Recorded data
★ ★ ★ ★

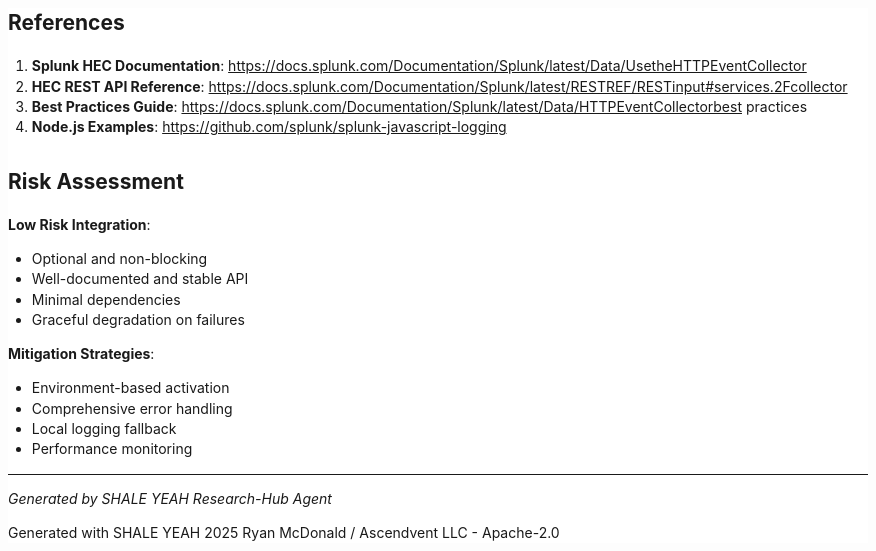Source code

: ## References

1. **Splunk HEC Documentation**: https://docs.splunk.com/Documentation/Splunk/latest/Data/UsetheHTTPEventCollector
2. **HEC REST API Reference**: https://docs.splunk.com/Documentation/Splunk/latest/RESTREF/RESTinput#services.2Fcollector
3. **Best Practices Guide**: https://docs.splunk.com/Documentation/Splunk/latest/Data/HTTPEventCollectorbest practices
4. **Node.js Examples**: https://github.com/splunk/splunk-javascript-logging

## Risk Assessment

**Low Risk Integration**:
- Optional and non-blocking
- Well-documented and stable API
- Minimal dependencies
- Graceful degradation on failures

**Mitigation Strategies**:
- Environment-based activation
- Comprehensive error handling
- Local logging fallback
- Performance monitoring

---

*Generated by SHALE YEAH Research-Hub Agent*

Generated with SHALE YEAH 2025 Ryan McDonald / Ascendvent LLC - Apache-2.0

★ ★ ★ ★

Request
Only the lines from the one containing "- Environment-based activation" through the end of the data above are wanted, both ends included; restate them word for word.

Task answer
- Environment-based activation
- Comprehensive error handling
- Local logging fallback
- Performance monitoring

---

*Generated by SHALE YEAH Research-Hub Agent*

Generated with SHALE YEAH 2025 Ryan McDonald / Ascendvent LLC - Apache-2.0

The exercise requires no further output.